Out of their own pocket, the Clintons put up $500.
Although the development was said to be a 50-50 partnership between the McDougals and the Clintons, there was no signed contract between them, and the two couples never seem to have shared equally in profits or losses.
By Clinton's own account, the McDougals had contributed $268,000 and withdrawn $175,800 by 1992, for a net investment (and loss) of $92,200. That is almost twice what the Clintons claim to have lost on the deal.
In addition to repaying the two initial loans they took out to acquire the property, the partners had other Whitewater-related expenses. In the first two years after creating the Whitewater project, it has been reported that they spent $40,000 dividing land into 44 parcels, building gravel roads and printing brochures.
Exactly how the loans and expenses were covered on a monthly basis is not entirely clear.
While the lots did not sell as quickly as the owners had hoped, land sales did generate a steady stream of income for the company. Yet even after they officially shifted the ownership of the property into the newly created Whitewater Development Corp. in 1979, the McDougals and the Clintons say they frequently were forced to use personal funds to cover business debts and current expenses.
In 1978 and 1979 alone, the Clintons claim to have paid more than $22,120.60 in interest payments on the initial loan.
Then in 1980, Hillary Clinton borrowed another $30,000 at 20% interest from the McDougal-owned Bank of Kingston, Ark., in order to construct a model home on Whitewater lot No. 13. She borrowed it in her name; McDougal's bank was prohibited by law from making loans directly to any of his own business ventures.
The model home was sold in 1981 for $27,700, but it came back to them in 1988 after the buyer declared bankruptcy and died. Because the Clintons still owed $13,000 on the initial loan, they paid $8,000 to reacquire the property. It was then resold, and the Clintons reported a $1,640 capital gain after paying off the note.
The Clintons have said they were passive partners in the Whitewater project and that it was McDougal who ran the business on a day-to-day basis. But they have never explained why they did not share equally with the McDougals in Whitewater losses.
A Wider Scheme?
Many of these seemingly complex transactions, mixing personal and corporate obligations, are typical of closely held enterprises, but in other ways Whitewater seems to have been anything but a normal small business.
According to government investigators, tens of thousands of dollars passed through Whitewater accounts that bear no obvious relationship to the real estate development itself. These transactions are the source of the government's keen interest in the Whitewater project.
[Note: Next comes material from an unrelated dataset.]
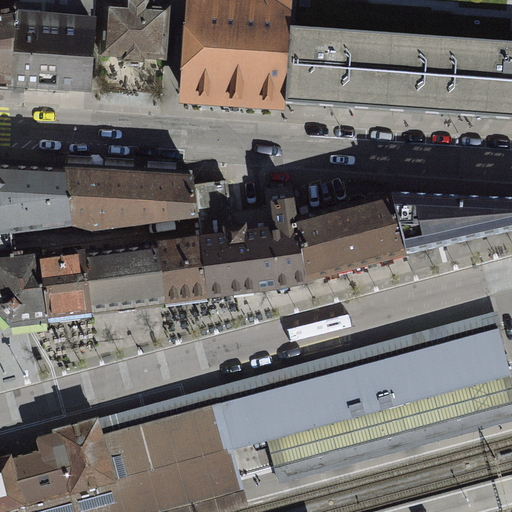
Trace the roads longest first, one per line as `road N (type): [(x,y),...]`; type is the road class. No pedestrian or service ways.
road 1 (residential): [(500,277),(0,411)]
road 2 (tertiary): [(511,161),(0,125)]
Investigators say they believe McDougal was using Whitewater Development--as well as many of his other companies--to drain federally insured money from Madison Guaranty in a scheme that may have robbed the thrift of hundreds of thousands of dollars. In a memo released last week, an RTC investigator estimated at least $100,000 in Madison Guaranty funds were funneled into Whitewater Development.
What portion of these funds from Madison Guaranty may have been used to pay Whitewater debts is unknown.
Some of the individual transactions appear to be perfectly legal. For example, the directors of a Madison Guaranty subsidiary company paid $30,000 into a Whitewater account in April, 1985, as a "bonus" to McDougal. Since McDougal controlled the company, he had a right to award himself a bonus, but the timing suggests what his purpose may have been: At the time, Whitewater Development owed a payment on its outstanding debt, and its account was overdrawn by $28,000.
Other transfers of money from Madison Guaranty to Whitewater Development raise unanswered questions. The RTC's chief investigator indicated that Whitewater Development also received "unauthorized" loans from Madison Guaranty.
One such transaction is already well known.
On Nov. 8, 1985, McDougal sent a check for $7,322.42 to the Security Bank of Paragould as a payment on the money originally borrowed by Hillary Clinton for the model home. Two years earlier, the Clintons had refinanced the then-unpaid balance of $20,000 on the loan through Security Bank, apparently to obtain a lower interest rate.
Although McDougal made the payment from Whitewater funds, the corporate account was nearly empty at the time. So he covered the check with a transfer of $7,500 in funds from a Madison Guaranty subsidiary that investigators say they believe was often used to siphon money from the thrift.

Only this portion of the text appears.